If tribalism meets abuse of state police in some of the states some minorities could be scorched. You can imagine a Plateau State Police force. The rampant indigene-settler feuds would have conditioned such a force and left one or two minority groups in peril. But you should look at the helplessness of the Benue governor after Agatu and other massacres by killer herdsmen. The majority of the people of Benue would argue that if the state had an equipped police force the elusive killer herdsmen would have been brought to justice. At least the Benue governor would have had to do more than begging the president and shedding tears on television.
What must we then do?
The concept of the state police is appealing. It fits our federal constitution better and suits our crime situation. How then must we check its abuse by our state governors.
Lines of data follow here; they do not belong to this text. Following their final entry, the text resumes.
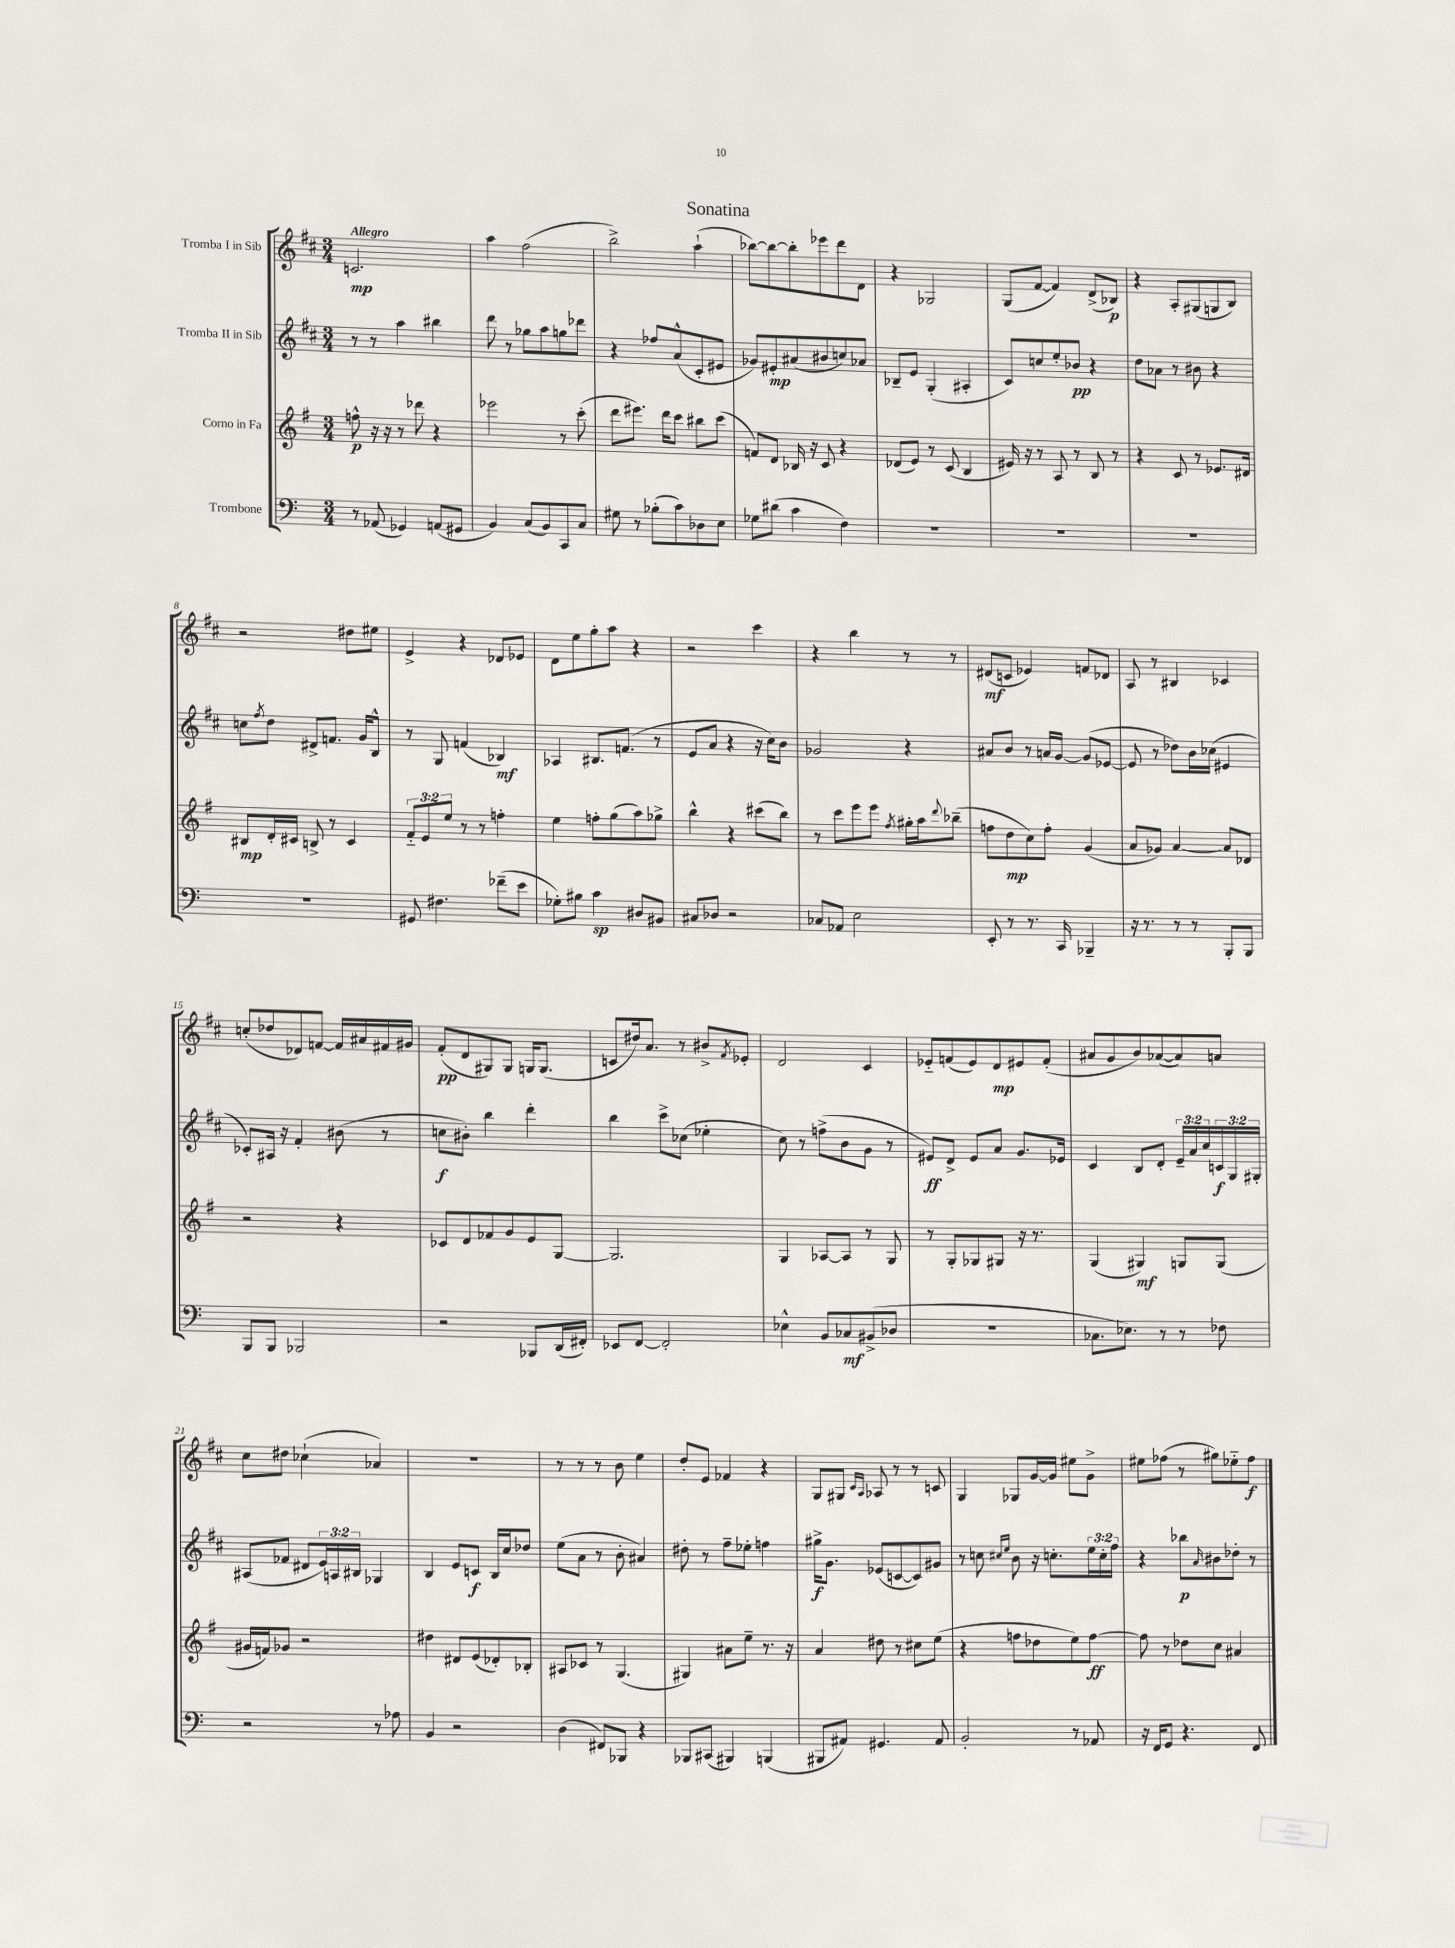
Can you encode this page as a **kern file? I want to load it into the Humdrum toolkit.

**kern	**dynam	**kern	**dynam	**kern	**dynam	**kern	**dynam
*part4	*part4	*part3	*part3	*part2	*part2	*part1	*part1
*staff4	*staff4	*staff3	*staff3	*staff2	*staff2	*staff1	*staff1
*I"Trombone	*	*I"Corno in Fa	*	*I"Tromba II in Sib	*	*I"Tromba I in Sib	*
*clefF4	*	*clefG2	*	*clefG2	*	*clefG2	*
*k[]	*	*k[f#]	*	*k[f#c#]	*	*k[f#c#]	*
*M3/4	*	*M3/4	*	*M3/4	*	*M3/4	*
=1	=1	=1	=1	=1	=1	=1	=1
!	!	!	!	!	!	!LO:TX:a:B:t=Allegro	!
8r	.	8ffn^^\	p	8r	.	2.cn/	mp
(8AA-X/	.	16r	.	8r	.	.	.
.	.	16r	.	.	.	.	.
4GG-X/)	.	8r	.	4aa\	.	.	.
.	.	8ddd-X\	.	.	.	.	.
(8AAn/L	.	4r	.	4bb#X\	.	.	.
8GG#X/J	.	.	.	.	.	.	.
=2	=2	=2	=2	=2	=2	=2	=2
4BB/)	.	2eee-X\	.	8ddd\	.	4aa\	.
.	.	.	.	8r	.	.	.
(8C/L	.	.	.	8gg-X\L	.	(2ff#\	.
8BB/)	.	.	.	8aa\	.	.	.
8CC/	.	8r	.	8ggn\	.	.	.
8C/J	.	(8ccc'\	.	8ddd-X\J	.	.	.
=3	=3	=3	=3	=3	=3	=3	=3
8G#X\	.	8ddd\L	.	4r	.	2bb^\)	.
8r	.	8.eee#X\J)	.	.	.	.	.
(8B-X'\L	.	.	.	8ff-X/L	.	.	.
.	.	16ddd\KL	.	.	.	.	.
8c\)	.	8ccc\J	.	(8a^^/	.	.	.
8D-X\	.	8bb#X\L	.	8c#'/	.	(4aa`\	.
8E\J	.	(8ccc\J	.	8e#X/J	.	.	.
=4	=4	=4	=4	=4	=4	=4	=4
8G-X\L	.	8fn/L)	.	8g-X/L)	.	[8bb-X\L)	.
(8d#X\J	.	8d/J	.	8e#X'/	mp	8bb-\_	.
4c\	.	16B-X/	.	(8a#X/	.	8bb-'\]	.
.	.	16r	.	.	.	.	.
.	.	8c/	.	8b#X/	.	8eee-X\	.
4F\)	.	4r	.	8ccn/)	.	8ddd\	.
.	.	.	.	8a-X/J	.	8d\J	.
=5	=5	=5	=5	=5	=5	=5	=5
2.r	.	(8d-X/L	.	8B-X~/L	.	4r	.
.	.	8e/J)	.	8e/J	.	.	.
.	.	8r	.	(4G'/	.	2G-X/	.
.	.	(8c/	.	.	.	.	.
.	.	4B/	.	4A#X'/	.	.	.
=6	=6	=6	=6	=6	=6	=6	=6
2.r	.	16e#X/)	.	8c#/L)	.	(8G/L	.
.	.	16r	.	.	.	.	.
.	.	8r	.	8ccn/	.	[8f#/J	.
.	.	8A/	.	8ee'/	.	4f#/])	.
.	.	8r	.	8b-X/J	pp	.	.
.	.	8B/	.	4r	.	(8d^/L	.
.	.	8r	.	.	.	8B-X/J)	p
=7	=7	=7	=7	=7	=7	=7	=7
2.r	.	4r	.	8dd\L	.	4r	.
.	.	.	.	8a-X\J	.	.	.
.	.	8c/	.	8r	.	8A'/L	.
.	.	8r	.	8b#X\	.	(8G#X/	.
.	.	8.e-X/L	.	4r	.	8Gn/	.
.	.	.	.	.	.	8B/J)	.
.	.	16d#X/Jk	.	.	.	.	.
!!LO:LB:g=z
=8	=8	=8	=8	=8	=8	=8	=8
2.r	.	8B#X/L	mp	8ccn\L	.	2r	.
.	.	.	.	8qff#/	.	.	.
.	.	16d'/L	.	8dd\J	.	.	.
.	.	16c#X/JJ	.	.	.	.	.
.	.	8Bn^/	.	8d#X^/L	.	.	.
.	.	8r	.	8.fn/J	.	.	.
.	.	4c#/	.	.	.	8dd#X\L	.
.	.	.	.	16g/KL	.	.	.
.	.	.	.	8B^^/J	.	8ee#X\J	.
=9	=9	=9	=9	=9	=9	=9	=9
8GG#X/	.	12f#/L	.	8r	.	4e^/	.
.	.	12e/	.	.	.	.	.
4.F#X\	.	.	.	8G/	.	.	.
.	.	12ee/J	.	.	.	.	.
.	.	8r	.	(4fn/	.	4r	.
.	.	8r	.	.	.	.	.
(8f-X~\L	.	4ffn'\	.	4B-X/)	mf	8d-X/L	.
8e\J	.	.	.	.	.	8e-X/J	.
=10	=10	=10	=10	=10	=10	=10	=10
8G-X'\L)	.	4ee\	.	4A-X/	.	8d\L	.
8B#X\J	.	.	.	.	.	8ee\	.
4c\	sp	8ffn'\L	.	8.B#X/L	.	8gg'\	.
.	.	(8gg\	.	.	.	8aa\J	.
.	.	.	.	(8.fn/J	.	.	.
8D#X/L	.	8aa\)	.	.	.	4r	.
8BB#X/J	.	8gg-X^\J	.	8r	.	.	.
=11	=11	=11	=11	=11	=11	=11	=11
8C#X/L	.	4bb^^\	.	8e/L	.	2r	.
8D-X/J	.	.	.	8a/J	.	.	.
2r	.	4r	.	4r	.	.	.
.	.	(8ccc#X\L	.	16r	.	4ccc#\	.
.	.	.	.	16cc#\KL)	.	.	.
.	.	8bb\J)	.	8b\J	.	.	.
=12	=12	=12	=12	=12	=12	=12	=12
8C-X/L	.	8r	.	2g-X/	.	4r	.
8AA-X/J	.	8ccc\L	.	.	.	.	.
2E\	.	8eee\	.	.	.	4bb\	.
.	.	8eee\J	.	.	.	.	.
.	.	8qff#/	.	.	.	.	.
.	.	16gg#X'\LL	.	4r	.	8r	.
.	.	16aa\J	.	.	.	.	.
.	.	8qqddd/	.	.	.	.	.
.	.	(8bb-X~\J	.	.	.	8r	.
=13	=13	=13	=13	=13	=13	=13	=13
8EE'/	.	8ffn\L	.	8a#X/L	.	(8d#X/L	mf
8r	.	8dd\	mp	8b/J	.	8cn/J	.
8.r	.	8cc\)	.	8r	.	4e-X/)	.
.	.	8ff'\J	.	16an/LL	.	.	.
16CC/	.	.	.	[16g/JJ	.	.	.
4BBB-X~/	.	(4g/	.	(8g/L]	.	8fn/L	.
.	.	.	.	[8e-X/J	.	8d-X/J	.
=14	=14	=14	=14	=14	=14	=14	=14
16r	.	8a/L	.	8e-/]	.	8A/	.
8.r	.	.	.	.	.	.	.
.	.	8g-X/J)	.	8r	.	8r	.
8r	.	[4a/	.	8dd-X\L)	.	4B#X/	.
8r	.	.	.	16b\L	.	.	.
.	.	.	.	(16cc-X\JJ	.	.	.
8BBB'/L	.	8a/L]	.	4e#X/	.	4c-X/	.
8BBB/J	.	8d-X/J	.	.	.	.	.
!!LO:LB:g=z
=15	=15	=15	=15	=15	=15	=15	=15
8BBB/L	.	2r	.	8c-X'/L)	.	(8ccn'/L	.
8BBB/J	.	.	.	16A#X/Jk	.	8dd-X/	.
.	.	.	.	16r	.	.	.
2BBB-X/	.	.	.	4f#'/	.	8d-X/)	.
.	.	.	.	.	.	[8fn/J	.
.	.	4r	.	(8b#X\	.	16f/LL]	.
.	.	.	.	.	.	16a#X/	.
.	.	.	.	8r	.	16f#X/	.
.	.	.	.	.	.	16g#X/JJ	.
=16	=16	=16	=16	=16	=16	=16	=16
2r	.	8c-X/L	.	8ccn\L	f	(8f#'/L	pp
.	.	8d/	.	8b#X'\J)	.	8d/	.
.	.	8f-X/	.	4bb\	.	8G#X/)	.
.	.	8g/	.	.	.	8G#/J	.
8BBB-X/L	.	8e/	.	4ddd'\	.	16Gn/KL	.
.	.	.	.	.	.	(8.G/J	.
(16DD/L	.	[8G/J	.	.	.	.	.
16FF#X'/JJ)	.	.	.	.	.	.	.
=17	=17	=17	=17	=17	=17	=17	=17
8EE-X/L	.	2.G/]	.	4bb\	.	8cn/L	.
[8FF/J	.	.	.	.	.	16dd#X/k)	.
.	.	.	.	.	.	8.a/J	.
2FF'/]	.	.	.	8ccc#^\L	.	.	.
.	.	.	.	(8cc-X\J	.	8r	.
.	.	.	.	4ee-X'\	.	8b#X^/L	.
.	.	.	.	.	.	8qf#/	.
.	.	.	.	.	.	8e-X'/J	.
=18	=18	=18	=18	=18	=18	=18	=18
4E-X^^\	.	4G/	.	8cc#\)	.	2d/	.
.	.	.	.	8r	.	.	.
8BB/L	.	[8A-X/L	.	(8ffn^\L	.	.	.
8C-X/	mf	8A-/J]	.	8b\	.	.	.
(8BB#X^/	.	8r	.	8g\J	.	4c#/	.
8D-X/J	.	8G/	.	8r	.	.	.
=19	=19	=19	=19	=19	=19	=19	=19
2.r	.	8r	.	8e#X/L)	ff	8e-X/L	.
.	.	8G'/L	.	8d^/J	.	(8fn/	.
.	.	8G-X/	.	8e#/L	.	8e-/)	.
.	.	8G#X/J	.	8a/J	.	8d/	mp
.	.	16r	.	8.g/L	.	8e#X/	.
.	.	8.r	.	.	.	.	.
.	.	.	.	.	.	(8f'/J	.
.	.	.	.	16e-X/Jk	.	.	.
=20	=20	=20	=20	=20	=20	=20	=20
8.C-X\L	.	(4G/	.	4c#/	.	8a#X/L	.
.	.	.	.	.	.	8g/	.
8.E-X\J)	.	.	.	.	.	.	.
.	.	4G#X/)	mf	8B/L	.	8b/)	.
8r	.	.	.	8d'/J	.	([8a-X/	.
8r	.	8Gn/L	.	24e~/LL	.	8a-/])	.
.	.	.	.	24a/	.	.	.
.	.	.	.	24cc#/	.	.	.
8F-X\	.	(8G/J	.	24cn/	f	8an/J	.
.	.	.	.	24G/	.	.	.
.	.	.	.	24G#X'/JJ	.	.	.
!!LO:LB:g=z
=21	=21	=21	=21	=21	=21	=21	=21
2r	.	16g#X/LL	.	(8A#X/L	.	8cc#\L	.
.	.	16fn/J)	.	.	.	.	.
.	.	8g-X/J	.	8f-X/J	.	8dd#X\J	.
.	.	2r	.	8d#X/L	.	(4cc-X`\	.
.	.	.	.	24e/L)	.	.	.
.	.	.	.	24An/	.	.	.
.	.	.	.	24B#X/JJ	.	.	.
8r	.	.	.	4G-X/	.	4a-X/)	.
8A-X\	.	.	.	.	.	.	.
=22	=22	=22	=22	=22	=22	=22	=22
4BB/	.	4dd#X\	.	4B/	.	2.r	.
2r	.	8d#X/L	.	8e/L	.	.	.
.	.	(8e/	.	8cn/J	f	.	.
.	.	8d-X'/)	.	16B/LL	.	.	.
.	.	.	.	16cc#/J	.	.	.
.	.	8B-X'/J	.	8dd-X/J	.	.	.
=23	=23	=23	=23	=23	=23	=23	=23
(4D\	.	8A#X/L	.	(8ee\L	.	8r	.
.	.	8c-X/J	.	8a\J	.	8r	.
8FF#X/L)	.	8r	.	8r	.	8r	.
8BBB-X/J	.	(4.G/	.	8b'\	.	8b\	.
4r	.	.	.	4a#X/)	.	4ee\	.
=24	=24	=24	=24	=24	=24	=24	=24
8BBB-X/L	.	4G#X/)	.	8dd#X'\	.	8dd'/L	.
(8CC#X/J	.	.	.	8r	.	8e/J	.
4BBB#X/)	.	8a#X\L	.	8ff#~\L	.	4f-X/	.
.	.	8ee~\J	.	8ee-X'\J	.	.	.
(4BBBn/	.	8.r	.	4ffn\	.	4r	.
.	.	16r	.	.	.	.	.
=25	=25	=25	=25	=25	=25	=25	=25
8BBB#X/L	.	4a/	.	16gg#X^\KL	f	8G/L	.
.	.	.	.	8.g\J	.	.	.
8AA#X/J)	.	.	.	.	.	8G#X/J	.
.	.	.	.	.	.	16qqc#/LL	.
.	.	.	.	.	.	16qqA/JJ	.
4.GG#X/	.	8dd#X\	.	(8e-X/L	.	8A-X/	.
.	.	8r	.	[8cn/	.	8r	.
.	.	8cc#X\L	.	8c/])	.	8r	.
8AA#/	.	(8ee\J	.	8g#X/J	.	8cn/	.
=26	=26	=26	=26	=26	=26	=26	=26
2BB'/	.	4r	.	8r	.	4G/	.
.	.	.	.	8ccn\	.	.	.
.	.	.	.	16qqcc#X/LL	.	.	.
.	.	.	.	16qqee/JJ	.	.	.
.	.	8ffn\L	.	8b\	.	8G-X/L	.
.	.	8dd-X\	.	16r	.	[16g/L	.
.	.	.	.	8.ccn'\L	.	16g/JJ]	.
8r	.	8ee\)	.	.	.	8ee#X\L	.
8AA-X/	.	[8ff\J	ff	24ee\L	.	8g^\J	.
.	.	.	.	24cc'\	.	.	.
.	.	.	.	24ff#\JJ	.	.	.
=27	=27	=27	=27	=27	=27	=27	=27
16r	.	8ff\]	.	4r	.	8ee#X\L	.
16FF/KL	.	.	.	.	.	.	.
8GG/J	.	8r	.	.	.	(8ff-X\J	.
4.r	.	8dd-X\L	.	8bb-X\L	p	8r	.
.	.	.	.	16qqa/	.	.	.
.	.	8cc\J	.	8b#X\	.	8gg#X\L)	.
.	.	4a#X/	.	8dd-X'\J	.	8ee-X\	.
8FF/	.	.	.	8r	.	8ff-\J	f
==	==	==	==	==	==	==	==
*-	*-	*-	*-	*-	*-	*-	*-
The answer would lie in making our idea and legal foundations of state police conform with the concept of community policing.
State police forces must be subject to the people and the constitution. The states have houses of Assembly but they have all become rubber stamps of governors. So the control of the police must rest in another institution. It could be a state police commission which would have 50% of its membership as elected independents, and 50% appointed by religious groups and the civil society. Regional police forces have been suggested. They could check arbitrariness and abuse. But they would reduce many aspects of accountability significantly.